* **What is being asked**:
Each line in the listing below that holds "Stick" should be counted; reply with that number only.

+++

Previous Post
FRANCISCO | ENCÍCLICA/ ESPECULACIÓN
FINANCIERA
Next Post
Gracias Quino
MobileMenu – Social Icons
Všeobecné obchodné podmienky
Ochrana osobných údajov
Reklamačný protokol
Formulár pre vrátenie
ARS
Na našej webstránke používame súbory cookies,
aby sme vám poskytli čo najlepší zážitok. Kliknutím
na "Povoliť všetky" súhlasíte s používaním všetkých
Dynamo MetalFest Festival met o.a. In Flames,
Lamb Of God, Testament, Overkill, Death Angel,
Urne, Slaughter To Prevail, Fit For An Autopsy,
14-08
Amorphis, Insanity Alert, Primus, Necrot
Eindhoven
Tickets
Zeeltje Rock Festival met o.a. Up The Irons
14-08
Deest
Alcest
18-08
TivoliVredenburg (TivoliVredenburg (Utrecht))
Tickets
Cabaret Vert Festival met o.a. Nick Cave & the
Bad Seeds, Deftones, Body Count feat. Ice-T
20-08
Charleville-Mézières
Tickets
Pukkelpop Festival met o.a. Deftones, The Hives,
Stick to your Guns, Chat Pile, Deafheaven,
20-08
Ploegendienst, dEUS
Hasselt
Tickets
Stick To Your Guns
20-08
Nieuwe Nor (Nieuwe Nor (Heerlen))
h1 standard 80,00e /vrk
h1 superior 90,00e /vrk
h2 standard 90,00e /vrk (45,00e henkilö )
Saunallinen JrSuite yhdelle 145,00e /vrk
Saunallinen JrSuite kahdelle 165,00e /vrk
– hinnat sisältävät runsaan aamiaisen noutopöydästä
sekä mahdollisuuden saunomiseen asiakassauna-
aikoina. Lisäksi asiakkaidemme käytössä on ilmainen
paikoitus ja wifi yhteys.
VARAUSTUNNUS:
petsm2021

+++

* **Worked solution**:
2